- **文本节选**:
趣味密码学入门–cryptohack
前言
Awesome CTF中发现了一个有趣的密码学挑战平台–cryptohack,小白的我通过做题来学习密码学知识吧
cryptohack平台官网:https://cryptohack.org/
cryptohack平台的题目几乎都是Python3编写,题目类型有三个:
- 下载易受攻击的源代码并确定如何破解输出。
- 向服务器发出Web请求并缓慢提取机密数据。
- 连接到端口,并对试图进行通信的两方进行中间人攻击。
由此,通过做题熟悉python相关密码库的应用及密码学知识
题目面板如下,本篇文章介绍INTRODUCTION/GENERAL基础内容
注意:由于平台公告超过10分以上的题目题解不允许发送到公网,以打码来处理~
INTRODUCTION
包含三个入门级别的挑战来帮助我们了解解题的基本方法和提交flag
Finding Flags
每个题目都要求我们找到一个“flag”,将flag提交到题目下方的表单中,即可完成此题。若flag正确会提示"You have solved this challenge!"
Great Snakes
下载并运行"great_snakes.py"
提交flag,得到"You have solved this challenge!"
Network Attacks
根据题目介绍,本题使用中间人攻击的方式获取flag。使用telnetlib库对socket.cryptohack.org 11112端口已JSON对象的方式进行请求,下载样例telnetlib_example.py
#!/usr/bin/env python3
import telnetlib
import json
HOST = "socket.cryptohack.org"
PORT = 11112
tn = telnetlib.Telnet(HOST, PORT)
def readline():
return tn.read_until(b"\n")
def json_recv():
line = readline()
return json.loads(line.decode())
def json_send(hsh):
request = json.dumps(hsh).encode()
tn.write(request)
print(readline())
print(readline())
print(readline())
print(readline())
request = {
"buy": "clothes" # clothes--> flag
}
json_send(request)
response = json_recv()
print(response)
将clothes改为flag,即可拿到flag
GENERAL
学习现代密码学之前的基础知识,相关在线工具都可以使用,这里使用python3进行解题
ENCODING
ASCII
ord = [99, 114, 121, 112, 116, 111, 123, 65, 83, 67, 73, 73, 95, 112, 114, 49, 110, 116, 52, 98, 108, 51, 125]
print(''.join(chr(o) for o in ord))
Hex
有时候我们加密之后的密文包含不可见的ASCII字符,为了更加方便的分享密文,通常使用HEX编码以便适配不同的操作系统
from binascii import a2b_hex,unhexlify
# binascii模块包含很多转换二进制和各种ASCII编码的二进制表示法
# binascii.a2b_hex(hexstr) 和binascii.unhexlify(hexstr):从十六进制字符串hexstr返回二进制数据
h = '63727970746f7b596f755f77696c6c5f62655f776f726b696e675f776974685f6865785f737472696e67735f615f6c6f747d'
print(a2b_hex(h))
# print(unhexlify(h))
拿到flag
Base64
Base64编码也是非常常见的一种编码方式,以64个字符组成的ASCII字符串来表示二进制数据。其中Base64中的字符编码6位,4个字符编码为3个字节
from binascii import a2b_hex,unhexlify # binascii模块包含很多用来方法来转换二进制和各种ASCII编码的二进制表示法
import base64
h = '72bca9b68fc16ac7beeb8f849dca1d8a783e8acf9679bf9269f7bf'
print(a2b_hex(h)) # hex --> bytes
print(base64.b64encode(a2b_hex(h))) # 进行一波base64编码
print(base64.encodebytes(a2b_hex(h)).decode('utf-8')) # bytes --> str
Bytes and Big Integers
类似于RSA的加密算法通常作用于数字,但我们通常需要加密的信息是一段字符串,那么我们如何将信息转化为数字来进行算法加密呢?

- **题目说明**:
根据cryptohack入门文章回答：
1. cryptohack平台的题目几乎都是用什么语言编写的？
2. Network Attacks一题中，请求发往socket.cryptohack.org的哪个端口？
3. Base64中每个字符编码多少位？
以下列表与上文cryptohack入门文章无关。

- **列表条目**:
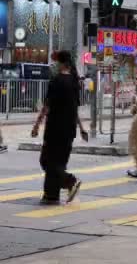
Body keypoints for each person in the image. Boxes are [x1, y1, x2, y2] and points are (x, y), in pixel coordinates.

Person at [31, 51, 85, 205]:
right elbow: (75, 109)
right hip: (69, 131)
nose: (54, 65)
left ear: (62, 63)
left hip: (55, 129)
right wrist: (81, 128)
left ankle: (70, 181)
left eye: (55, 62)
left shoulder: (56, 81)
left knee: (47, 161)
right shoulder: (75, 82)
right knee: (58, 162)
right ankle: (51, 195)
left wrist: (36, 125)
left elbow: (47, 106)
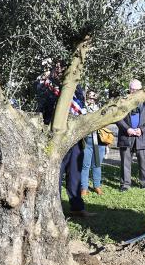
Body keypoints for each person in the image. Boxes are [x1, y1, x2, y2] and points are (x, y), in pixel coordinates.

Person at [36, 63, 93, 217]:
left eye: (64, 67)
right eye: (58, 68)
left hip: (74, 136)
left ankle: (77, 207)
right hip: (56, 137)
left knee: (75, 173)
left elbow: (81, 107)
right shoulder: (47, 87)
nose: (61, 70)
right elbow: (41, 110)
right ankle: (54, 209)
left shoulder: (77, 87)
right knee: (55, 173)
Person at [116, 79, 145, 191]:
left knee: (144, 161)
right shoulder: (123, 101)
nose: (134, 91)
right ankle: (125, 184)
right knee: (125, 162)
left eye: (137, 89)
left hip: (142, 136)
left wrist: (142, 130)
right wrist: (127, 129)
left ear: (141, 89)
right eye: (132, 89)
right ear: (129, 89)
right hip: (126, 136)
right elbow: (117, 117)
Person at [81, 90, 106, 195]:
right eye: (89, 97)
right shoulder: (82, 109)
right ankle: (84, 187)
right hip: (87, 140)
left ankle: (97, 186)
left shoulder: (100, 108)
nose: (91, 99)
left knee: (97, 164)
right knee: (85, 165)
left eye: (93, 97)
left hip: (99, 140)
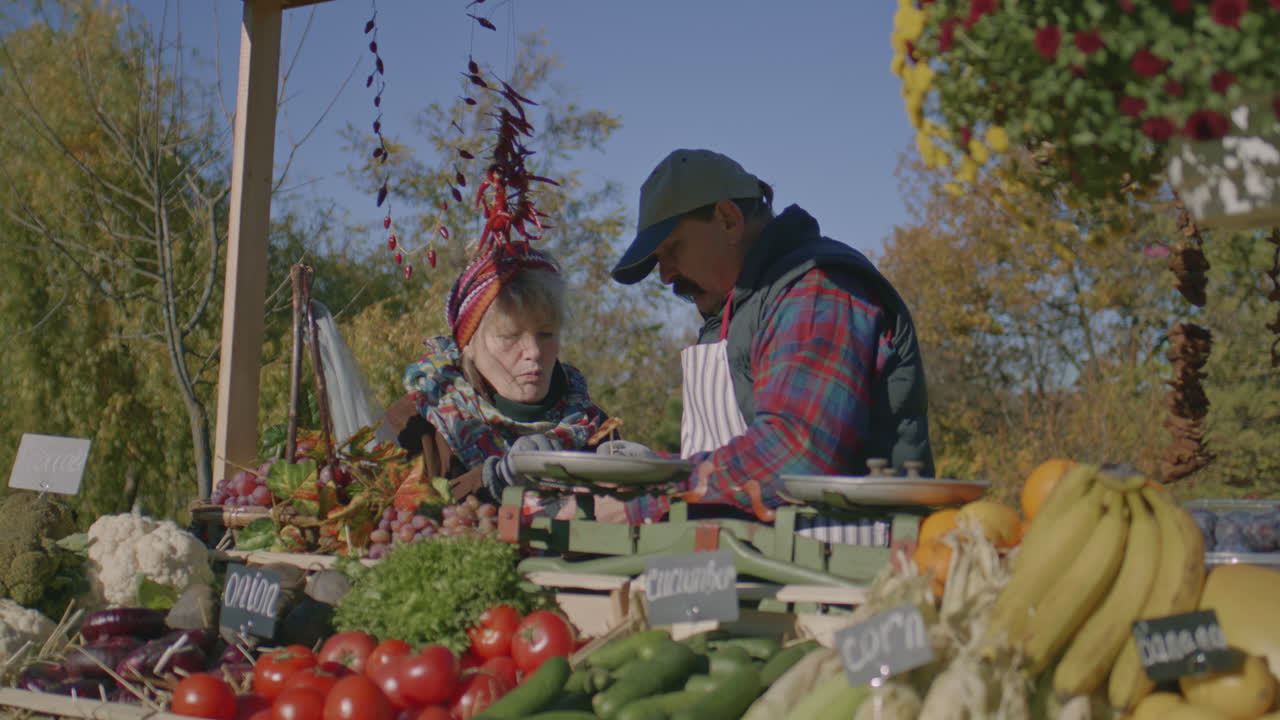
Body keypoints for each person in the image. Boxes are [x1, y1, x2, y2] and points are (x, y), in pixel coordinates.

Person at [600, 148, 933, 525]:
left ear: (728, 220)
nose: (664, 275)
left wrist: (648, 497)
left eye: (673, 249)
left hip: (851, 566)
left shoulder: (818, 288)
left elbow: (797, 455)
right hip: (753, 560)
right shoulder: (733, 309)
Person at [380, 241, 611, 508]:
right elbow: (389, 523)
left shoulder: (594, 427)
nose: (533, 351)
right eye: (510, 336)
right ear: (467, 343)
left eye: (546, 334)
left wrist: (641, 488)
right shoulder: (413, 426)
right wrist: (491, 480)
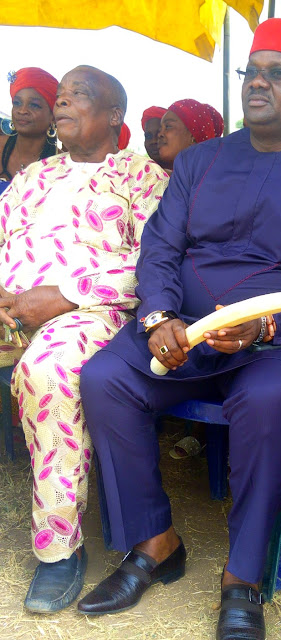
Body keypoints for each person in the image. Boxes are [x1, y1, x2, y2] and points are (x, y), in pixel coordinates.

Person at [77, 18, 281, 640]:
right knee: (105, 378)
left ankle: (242, 579)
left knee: (267, 399)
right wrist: (159, 316)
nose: (257, 83)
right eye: (251, 72)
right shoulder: (199, 162)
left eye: (277, 74)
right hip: (184, 331)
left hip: (278, 344)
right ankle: (154, 543)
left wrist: (265, 325)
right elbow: (160, 248)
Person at [0, 64, 167, 613]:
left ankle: (59, 551)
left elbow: (154, 264)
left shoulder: (143, 178)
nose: (62, 102)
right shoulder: (33, 176)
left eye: (79, 95)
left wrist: (65, 295)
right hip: (10, 305)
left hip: (91, 310)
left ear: (114, 114)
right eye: (62, 96)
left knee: (46, 371)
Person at [0, 67, 58, 195]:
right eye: (17, 103)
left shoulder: (61, 165)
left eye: (34, 105)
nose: (22, 111)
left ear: (53, 116)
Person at [158, 99, 224, 173]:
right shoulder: (161, 176)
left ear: (193, 136)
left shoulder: (215, 177)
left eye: (168, 126)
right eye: (160, 129)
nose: (160, 134)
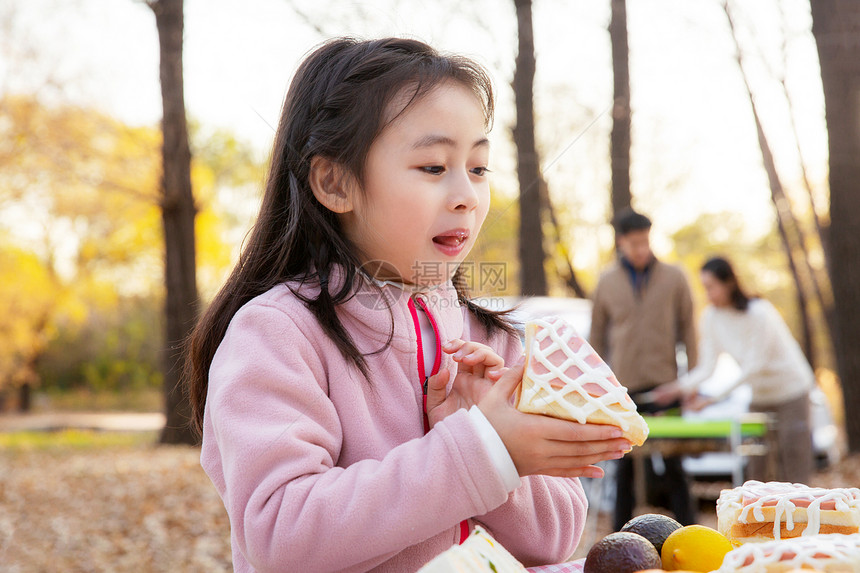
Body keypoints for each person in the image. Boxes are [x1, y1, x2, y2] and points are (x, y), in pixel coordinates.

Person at [184, 38, 630, 572]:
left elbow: (553, 540)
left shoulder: (492, 342)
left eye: (479, 168)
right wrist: (479, 450)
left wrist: (496, 447)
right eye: (433, 167)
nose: (467, 194)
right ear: (335, 182)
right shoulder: (278, 334)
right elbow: (282, 536)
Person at [652, 256, 815, 483]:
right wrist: (677, 388)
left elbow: (753, 365)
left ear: (728, 282)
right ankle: (758, 518)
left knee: (794, 460)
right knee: (758, 466)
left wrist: (711, 400)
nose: (707, 294)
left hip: (791, 391)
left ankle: (799, 516)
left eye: (711, 287)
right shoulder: (710, 317)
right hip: (760, 396)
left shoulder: (760, 312)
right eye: (704, 288)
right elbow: (707, 367)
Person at [590, 207, 698, 531]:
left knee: (674, 462)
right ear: (621, 242)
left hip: (667, 387)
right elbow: (596, 339)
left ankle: (689, 531)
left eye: (644, 242)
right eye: (633, 243)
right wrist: (597, 387)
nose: (640, 249)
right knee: (623, 468)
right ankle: (619, 537)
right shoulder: (606, 282)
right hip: (623, 389)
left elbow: (689, 331)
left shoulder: (675, 277)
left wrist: (690, 383)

- **作答区**:
1. Python3。
2. 11112端口。
3. 6位。